A Little Hole

Another week begins at work and I am glad to be here, considering the alternative. It’s good to have a job these days and I’m always mindful to be thankful when I meditate upon it. However, sometimes I lose my concentration in the area of thankfulness, especially when I find myself fighting tooth and nail to get rid of this head cold I’ve become infected with. It’s been a tough one; fighting my immune system for going on three weeks by this point, which means I’ve had it since the holidays.

I’m not sure how or why it happened this way—I’m a vitamin C addict and have been pushing the envelope of daily dosage recommendations since my bout with the flu last summer. I stabilized at around 2000mg a day but it appears to have been all for naught. I also took a flu shot in the interim, thinking that it could quite possibly hedge my bets. I eat right (sort of, maybe) and I exercise a lot more than the general population of folks my age, so what gives?

I’m not a malcontent, at least not often anyway. In fact, I’m more apt to seek a solution than to worry over symptoms and afflictions. Yet I refuse to see my doctor, because I know he’ll order me to (cringe) take more vitamin C, or at the worst, he’ll merely give me a B-12 shot. There is no cure for the common cold. As I hacked up a lung this morning (not literally) I found myself cruising memory banks of days gone by, trying to recall one of the antidotes my grandmother used to cure us with when we were young. Granny had a home remedy for everything from warts to salmonella, and most of the time—oddly enough—they worked. Miraculously so.

Unfortunately, the only one that comes to mind is an antidote she used on my sister and me for an illness I can no longer recollect. In fact, I ‘Googled’ it and cannot find mention of it within that hallowed search engine, and that speaks a lot these days. I’m almost scared to write about it in this blog, because then it will be added to the annals of Google, and someone searching later on will find this—but leave as confused as they will be when they first arrive here.

The cure went something like this: Danna and I were instructed to dig a hole with a teaspoon in the rich, black Pearl River County soil. Then, we were advised to place a four-leaf clover inside the crater—you could still find them back then—and spit into the hole, completing the task by covering it back up. As we were in the process of performing these steps, we were told to recite the following talisman:

G_d made man and man made money;
G_d made the bee and the bee made honey;
G_d made Satan and Satan made sin;
G_d made a little hole to put the devil in.

Sadly, I do not recall anything else about the sequence, nor can I recall what we were trying to solve or what we were endeavoring to cure. I also cannot remember if it even worked. But if my cough and sinuses fail to level out and return to normal, I will consider risking it on general principle.

Probably not—it’s proving hard to find a four-leaf clover these days, climate change being what it is, ya know, and such.

I guess I’ll proverbially grin and bear it for the time being, as that is what I’ve learned to do with colds through personal experience. At least it’s not a kidney stone. In that regard I’ll gladly choose a cold any day.

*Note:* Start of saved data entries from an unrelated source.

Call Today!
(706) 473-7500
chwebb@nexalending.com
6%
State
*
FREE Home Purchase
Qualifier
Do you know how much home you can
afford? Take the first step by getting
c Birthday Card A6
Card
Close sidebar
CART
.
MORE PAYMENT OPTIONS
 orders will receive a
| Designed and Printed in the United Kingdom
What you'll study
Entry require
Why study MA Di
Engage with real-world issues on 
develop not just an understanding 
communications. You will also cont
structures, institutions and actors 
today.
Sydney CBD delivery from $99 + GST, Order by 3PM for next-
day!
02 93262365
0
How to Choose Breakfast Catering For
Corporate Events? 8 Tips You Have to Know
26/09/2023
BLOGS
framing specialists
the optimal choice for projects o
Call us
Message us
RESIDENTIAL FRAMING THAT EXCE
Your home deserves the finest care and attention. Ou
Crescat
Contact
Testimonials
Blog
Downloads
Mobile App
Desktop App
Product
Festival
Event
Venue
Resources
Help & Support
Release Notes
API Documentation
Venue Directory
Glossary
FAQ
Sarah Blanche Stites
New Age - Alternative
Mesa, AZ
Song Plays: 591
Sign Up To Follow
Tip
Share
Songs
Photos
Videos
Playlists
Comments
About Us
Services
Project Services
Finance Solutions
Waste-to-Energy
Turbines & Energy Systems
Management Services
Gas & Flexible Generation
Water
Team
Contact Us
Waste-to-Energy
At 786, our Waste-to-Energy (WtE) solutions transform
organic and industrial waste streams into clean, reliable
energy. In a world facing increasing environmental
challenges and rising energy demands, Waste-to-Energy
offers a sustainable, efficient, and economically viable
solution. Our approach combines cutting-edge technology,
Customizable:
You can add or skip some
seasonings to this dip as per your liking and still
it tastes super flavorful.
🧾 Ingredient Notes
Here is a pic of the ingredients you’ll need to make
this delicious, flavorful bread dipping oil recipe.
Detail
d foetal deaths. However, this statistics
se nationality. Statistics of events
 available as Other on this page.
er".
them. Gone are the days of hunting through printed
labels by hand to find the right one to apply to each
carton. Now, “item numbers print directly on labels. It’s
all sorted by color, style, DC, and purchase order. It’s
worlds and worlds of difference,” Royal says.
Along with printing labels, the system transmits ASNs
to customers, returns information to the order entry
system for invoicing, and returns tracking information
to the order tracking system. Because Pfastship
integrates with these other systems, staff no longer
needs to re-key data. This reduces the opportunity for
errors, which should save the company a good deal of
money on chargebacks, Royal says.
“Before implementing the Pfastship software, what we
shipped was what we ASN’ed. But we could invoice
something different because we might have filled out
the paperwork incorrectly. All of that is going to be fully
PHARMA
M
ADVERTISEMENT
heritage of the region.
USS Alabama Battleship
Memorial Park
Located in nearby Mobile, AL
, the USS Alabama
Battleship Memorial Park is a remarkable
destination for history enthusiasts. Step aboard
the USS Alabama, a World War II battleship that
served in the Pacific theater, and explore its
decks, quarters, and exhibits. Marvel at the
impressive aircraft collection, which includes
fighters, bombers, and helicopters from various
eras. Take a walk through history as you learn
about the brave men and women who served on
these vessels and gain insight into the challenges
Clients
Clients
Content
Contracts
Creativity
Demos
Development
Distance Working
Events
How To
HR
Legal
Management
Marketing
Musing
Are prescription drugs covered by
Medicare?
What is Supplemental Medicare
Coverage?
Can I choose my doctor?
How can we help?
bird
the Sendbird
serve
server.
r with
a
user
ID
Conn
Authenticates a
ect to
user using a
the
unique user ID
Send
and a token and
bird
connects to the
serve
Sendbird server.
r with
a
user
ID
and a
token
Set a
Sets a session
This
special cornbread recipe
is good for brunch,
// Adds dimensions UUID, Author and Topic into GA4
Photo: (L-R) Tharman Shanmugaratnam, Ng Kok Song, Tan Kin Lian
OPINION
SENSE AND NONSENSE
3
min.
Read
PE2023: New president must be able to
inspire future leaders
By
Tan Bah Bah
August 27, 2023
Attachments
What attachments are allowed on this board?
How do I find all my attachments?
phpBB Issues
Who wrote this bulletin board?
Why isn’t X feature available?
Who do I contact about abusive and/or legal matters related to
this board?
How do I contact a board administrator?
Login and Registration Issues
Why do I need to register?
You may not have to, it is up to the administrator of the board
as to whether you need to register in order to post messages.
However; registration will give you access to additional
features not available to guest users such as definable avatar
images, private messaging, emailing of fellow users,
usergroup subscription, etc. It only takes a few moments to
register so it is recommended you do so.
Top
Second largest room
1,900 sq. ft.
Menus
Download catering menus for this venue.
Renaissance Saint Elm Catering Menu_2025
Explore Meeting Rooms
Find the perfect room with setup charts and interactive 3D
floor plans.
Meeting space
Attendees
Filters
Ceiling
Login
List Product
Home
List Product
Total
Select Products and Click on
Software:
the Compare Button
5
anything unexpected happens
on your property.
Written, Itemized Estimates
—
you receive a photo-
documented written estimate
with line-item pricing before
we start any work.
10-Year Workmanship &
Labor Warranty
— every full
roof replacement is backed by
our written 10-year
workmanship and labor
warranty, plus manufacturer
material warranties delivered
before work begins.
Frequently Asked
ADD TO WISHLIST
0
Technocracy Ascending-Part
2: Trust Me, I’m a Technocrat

There is coming a time and a day when sickness and disease will no longer be an issue for us frail members of the human species. John foresaw a time (soon to arrive) where G_d Himself will provide a readily available cure for all of our sicknesses and infirmities: “In the midst of the street of it, and on either side of the river, was there the tree of life, which bare twelve manner of fruits, and yielded her fruit every month: and the leaves of the tree were for the healing of the nations.” A veritable Tree of Life, to handle whatever ails you, whether it revolves around kidney stones or something as mundane as the common cold I currently find myself suffering with. And it will be as simple as gathering leaves from a tree He'll provide with no shots, doctor’s appointments, pills or elixirs, and most of all; no secretive talismans to memorize.

I look forward to that day—I really do. In the meantime, uh, more orange juice, please.